Marriage, children and business occupied the next four years and, when World War I broke out, Bugatti moved his operations to Milan. During the war he designed airplane engines and it was in this endeavor that he was to develop his expertise at extracting large amounts of power out of relatively small displacement. It was also during this time that Bugatti decided that he would build the world's greatest car. At war's end he returned to his factory and started building Type 13's again, simultaneously starting work on a new eight-cylinder engine.
It wasn't very long before a Type 13 won the Grand Prix at Le Mans and the wealthy of Europe began lining up to order his cars. His new engine was ready and the Bugatti factory produced a quick succession of models, all of which were capable of moving their occupants in comfort as well as winning most any race. By the mid-1920's, Bugatti was comfortably engaged in the automobile business and again set his sights on building the "ultimate" car. The flamboyant, creative, egotistical Bugatti would build a car so fine in every way that it would never have to be replaced by its owner. The car would sport a radiator cap with a statue of a performing elephant, designed by his now-deceased brother, Rembrandt.
The car would be called the Royale. Its engine would be the most powerful one ever installed in an automobile. Bugatti' son, Jean, had convinced his father of the benefits of using overhead camshafts and multiple valves, so and the new car was equipped with this engineering improvement. The Royale, or Type 41, rolled out of the factory in 1932, in the deepest part of the Depression. Nonetheless, it was a masterpiece. The Royale's engine was beautiful as well as powerful. Weighing over 700 pounds and displacing nearly 13 liters, the engine produced 300 horsepower in an era when all cars (other than Duesenberg) had 100 hp or less.
The car itself was as magnificent as the engine. Overall length was 232 inches, wheelbase was 169 inches and the car's weight was 7,500 pounds! The cooling system held 15 gallons, the crankcase held 5 gallons and the brake drum diameters were 18 inches.
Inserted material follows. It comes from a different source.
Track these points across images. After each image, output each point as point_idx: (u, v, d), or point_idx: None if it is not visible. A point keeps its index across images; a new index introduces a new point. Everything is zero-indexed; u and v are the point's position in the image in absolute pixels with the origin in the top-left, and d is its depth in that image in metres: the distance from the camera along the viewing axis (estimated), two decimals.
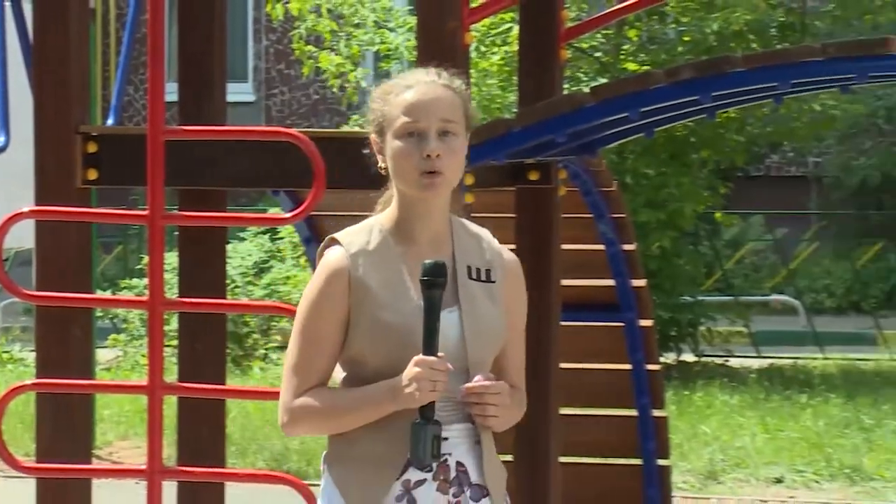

Inside, the appointments were made of the finest materials available and the dash, while simple compared with today, was set in fine walnut.
And the styling? Well, what can be said that already hasn't before? Chances are very good that most 30's art-deco illustrations featuring a car show a fanciful Royale. The car itself almost looks like an artist's rendering, due to its impossibly-long wheelbase and fender curves that run 2/3rds the length of the body. The Royale looks so elegant that one gets the impression none were ever produced!
Due to the Depression, political unrest and an extremely limited market, only 6 Royale's were ever built. Bugatti's engine, however, went on to power boats and rail cars, ultimately finding extensive use in World War II. Bugatti himself continued to run the factory through his son Jean, until the young man was killed while road-testing a race car. That was in 1939, and within weeks Bugatti once more was producing aviation machinery for the war effort.
After WWII, Bugatti found himself embroiled in family and business troubles. His company limped along until the early 1950's, but his death in 1947 signalled the end of Automobiles Bugatti.
The six Royales still exist in various collections. The most famous of these is car # 6, the Berline de Voyage. It was originally bought by Briggs Cunningham and eventually found its way, in 1985, to Tom Monaghan (of Domino Pizza fame) for the reported sum of $8,100,000. It now is in the hands of a Korean investor.
Is the Royale the finest motorcar ever built? That's an impossible question to answer. Certainly for its time the Royale was one of the finest, but how do you measure such things? What the Royale is, though, is the stuff of automotive legend. Le Patron would probably be satisfied with that.